Work order:
Copy the data below in full, exactly as it appears.

━━ The data

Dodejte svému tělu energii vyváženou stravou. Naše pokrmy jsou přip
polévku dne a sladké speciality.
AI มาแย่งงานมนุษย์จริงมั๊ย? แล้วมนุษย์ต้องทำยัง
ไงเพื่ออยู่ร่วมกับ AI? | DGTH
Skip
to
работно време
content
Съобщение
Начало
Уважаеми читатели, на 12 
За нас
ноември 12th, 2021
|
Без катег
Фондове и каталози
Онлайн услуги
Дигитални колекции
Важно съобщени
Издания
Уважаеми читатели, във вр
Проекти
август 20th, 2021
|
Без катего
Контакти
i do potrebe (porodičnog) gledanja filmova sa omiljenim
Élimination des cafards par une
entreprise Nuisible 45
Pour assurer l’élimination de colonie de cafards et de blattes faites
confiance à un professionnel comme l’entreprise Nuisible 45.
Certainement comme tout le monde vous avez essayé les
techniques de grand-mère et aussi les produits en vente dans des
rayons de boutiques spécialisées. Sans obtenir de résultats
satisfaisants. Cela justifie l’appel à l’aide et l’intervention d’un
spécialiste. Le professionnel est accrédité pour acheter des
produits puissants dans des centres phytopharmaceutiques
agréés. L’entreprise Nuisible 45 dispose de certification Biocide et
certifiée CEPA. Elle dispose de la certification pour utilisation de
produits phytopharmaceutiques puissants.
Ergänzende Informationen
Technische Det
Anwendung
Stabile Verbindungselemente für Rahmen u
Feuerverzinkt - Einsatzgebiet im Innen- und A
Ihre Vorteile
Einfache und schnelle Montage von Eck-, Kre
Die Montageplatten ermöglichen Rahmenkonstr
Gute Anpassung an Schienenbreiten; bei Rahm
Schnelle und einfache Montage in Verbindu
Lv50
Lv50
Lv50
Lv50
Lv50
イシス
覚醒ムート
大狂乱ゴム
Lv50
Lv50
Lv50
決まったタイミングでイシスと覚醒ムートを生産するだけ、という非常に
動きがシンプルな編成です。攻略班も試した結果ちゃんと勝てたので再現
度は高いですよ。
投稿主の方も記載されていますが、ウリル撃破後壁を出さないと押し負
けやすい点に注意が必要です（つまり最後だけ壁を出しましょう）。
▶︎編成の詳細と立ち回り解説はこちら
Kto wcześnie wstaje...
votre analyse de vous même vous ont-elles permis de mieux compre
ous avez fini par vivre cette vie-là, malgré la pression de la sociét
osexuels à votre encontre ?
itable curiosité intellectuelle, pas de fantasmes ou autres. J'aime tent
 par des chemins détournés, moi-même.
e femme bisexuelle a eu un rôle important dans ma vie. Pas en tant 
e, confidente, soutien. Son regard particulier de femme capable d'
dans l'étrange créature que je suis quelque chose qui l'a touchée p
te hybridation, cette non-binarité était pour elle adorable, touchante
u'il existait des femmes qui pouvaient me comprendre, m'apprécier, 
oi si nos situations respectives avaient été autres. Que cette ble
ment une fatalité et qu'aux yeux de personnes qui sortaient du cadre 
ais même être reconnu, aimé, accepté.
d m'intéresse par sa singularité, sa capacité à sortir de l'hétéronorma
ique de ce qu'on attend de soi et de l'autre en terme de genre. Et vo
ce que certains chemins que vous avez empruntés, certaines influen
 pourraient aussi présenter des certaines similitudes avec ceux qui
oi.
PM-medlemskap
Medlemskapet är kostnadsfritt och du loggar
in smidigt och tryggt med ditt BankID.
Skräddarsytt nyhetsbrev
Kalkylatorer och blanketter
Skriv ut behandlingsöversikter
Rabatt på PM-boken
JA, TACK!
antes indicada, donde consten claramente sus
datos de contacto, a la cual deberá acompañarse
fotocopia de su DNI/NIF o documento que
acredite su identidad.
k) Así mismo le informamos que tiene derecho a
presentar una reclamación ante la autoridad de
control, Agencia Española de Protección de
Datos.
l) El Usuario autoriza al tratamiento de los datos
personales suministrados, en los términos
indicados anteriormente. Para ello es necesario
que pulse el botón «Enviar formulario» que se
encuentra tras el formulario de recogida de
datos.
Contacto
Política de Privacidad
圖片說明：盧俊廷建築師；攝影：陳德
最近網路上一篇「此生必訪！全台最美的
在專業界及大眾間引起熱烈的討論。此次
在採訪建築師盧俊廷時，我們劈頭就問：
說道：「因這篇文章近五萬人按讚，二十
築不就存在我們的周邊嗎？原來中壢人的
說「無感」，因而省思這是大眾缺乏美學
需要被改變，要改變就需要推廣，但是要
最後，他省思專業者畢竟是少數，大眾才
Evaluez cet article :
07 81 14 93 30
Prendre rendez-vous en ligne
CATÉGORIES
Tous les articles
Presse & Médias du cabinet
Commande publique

━━━━

Output for this exercise:
Dodejte svému tělu energii vyváženou stravou. Naše pokrmy jsou přip
polévku dne a sladké speciality.
AI มาแย่งงานมนุษย์จริงมั๊ย? แล้วมนุษย์ต้องทำยัง
ไงเพื่ออยู่ร่วมกับ AI? | DGTH
Skip
to
работно време
content
Съобщение
Начало
Уважаеми читатели, на 12 
За нас
ноември 12th, 2021
|
Без катег
Фондове и каталози
Онлайн услуги
Дигитални колекции
Важно съобщени
Издания
Уважаеми читатели, във вр
Проекти
август 20th, 2021
|
Без катего
Контакти
i do potrebe (porodičnog) gledanja filmova sa omiljenim
Élimination des cafards par une
entreprise Nuisible 45
Pour assurer l’élimination de colonie de cafards et de blattes faites
confiance à un professionnel comme l’entreprise Nuisible 45.
Certainement comme tout le monde vous avez essayé les
techniques de grand-mère et aussi les produits en vente dans des
rayons de boutiques spécialisées. Sans obtenir de résultats
satisfaisants. Cela justifie l’appel à l’aide et l’intervention d’un
spécialiste. Le professionnel est accrédité pour acheter des
produits puissants dans des centres phytopharmaceutiques
agréés. L’entreprise Nuisible 45 dispose de certification Biocide et
certifiée CEPA. Elle dispose de la certification pour utilisation de
produits phytopharmaceutiques puissants.
Ergänzende Informationen
Technische Det
Anwendung
Stabile Verbindungselemente für Rahmen u
Feuerverzinkt - Einsatzgebiet im Innen- und A
Ihre Vorteile
Einfache und schnelle Montage von Eck-, Kre
Die Montageplatten ermöglichen Rahmenkonstr
Gute Anpassung an Schienenbreiten; bei Rahm
Schnelle und einfache Montage in Verbindu
Lv50
Lv50
Lv50
Lv50
Lv50
イシス
覚醒ムート
大狂乱ゴム
Lv50
Lv50
Lv50
決まったタイミングでイシスと覚醒ムートを生産するだけ、という非常に
動きがシンプルな編成です。攻略班も試した結果ちゃんと勝てたので再現
度は高いですよ。
投稿主の方も記載されていますが、ウリル撃破後壁を出さないと押し負
けやすい点に注意が必要です（つまり最後だけ壁を出しましょう）。
▶︎編成の詳細と立ち回り解説はこちら
Kto wcześnie wstaje...
votre analyse de vous même vous ont-elles permis de mieux compre
ous avez fini par vivre cette vie-là, malgré la pression de la sociét
osexuels à votre encontre ?
itable curiosité intellectuelle, pas de fantasmes ou autres. J'aime tent
 par des chemins détournés, moi-même.
e femme bisexuelle a eu un rôle important dans ma vie. Pas en tant 
e, confidente, soutien. Son regard particulier de femme capable d'
dans l'étrange créature que je suis quelque chose qui l'a touchée p
te hybridation, cette non-binarité était pour elle adorable, touchante
u'il existait des femmes qui pouvaient me comprendre, m'apprécier, 
oi si nos situations respectives avaient été autres. Que cette ble
ment une fatalité et qu'aux yeux de personnes qui sortaient du cadre 
ais même être reconnu, aimé, accepté.
d m'intéresse par sa singularité, sa capacité à sortir de l'hétéronorma
ique de ce qu'on attend de soi et de l'autre en terme de genre. Et vo
ce que certains chemins que vous avez empruntés, certaines influen
 pourraient aussi présenter des certaines similitudes avec ceux qui
oi.
PM-medlemskap
Medlemskapet är kostnadsfritt och du loggar
in smidigt och tryggt med ditt BankID.
Skräddarsytt nyhetsbrev
Kalkylatorer och blanketter
Skriv ut behandlingsöversikter
Rabatt på PM-boken
JA, TACK!
antes indicada, donde consten claramente sus
datos de contacto, a la cual deberá acompañarse
fotocopia de su DNI/NIF o documento que
acredite su identidad.
k) Así mismo le informamos que tiene derecho a
presentar una reclamación ante la autoridad de
control, Agencia Española de Protección de
Datos.
l) El Usuario autoriza al tratamiento de los datos
personales suministrados, en los términos
indicados anteriormente. Para ello es necesario
que pulse el botón «Enviar formulario» que se
encuentra tras el formulario de recogida de
datos.
Contacto
Política de Privacidad
圖片說明：盧俊廷建築師；攝影：陳德
最近網路上一篇「此生必訪！全台最美的
在專業界及大眾間引起熱烈的討論。此次
在採訪建築師盧俊廷時，我們劈頭就問：
說道：「因這篇文章近五萬人按讚，二十
築不就存在我們的周邊嗎？原來中壢人的
說「無感」，因而省思這是大眾缺乏美學
需要被改變，要改變就需要推廣，但是要
最後，他省思專業者畢竟是少數，大眾才
Evaluez cet article :
07 81 14 93 30
Prendre rendez-vous en ligne
CATÉGORIES
Tous les articles
Presse & Médias du cabinet
Commande publique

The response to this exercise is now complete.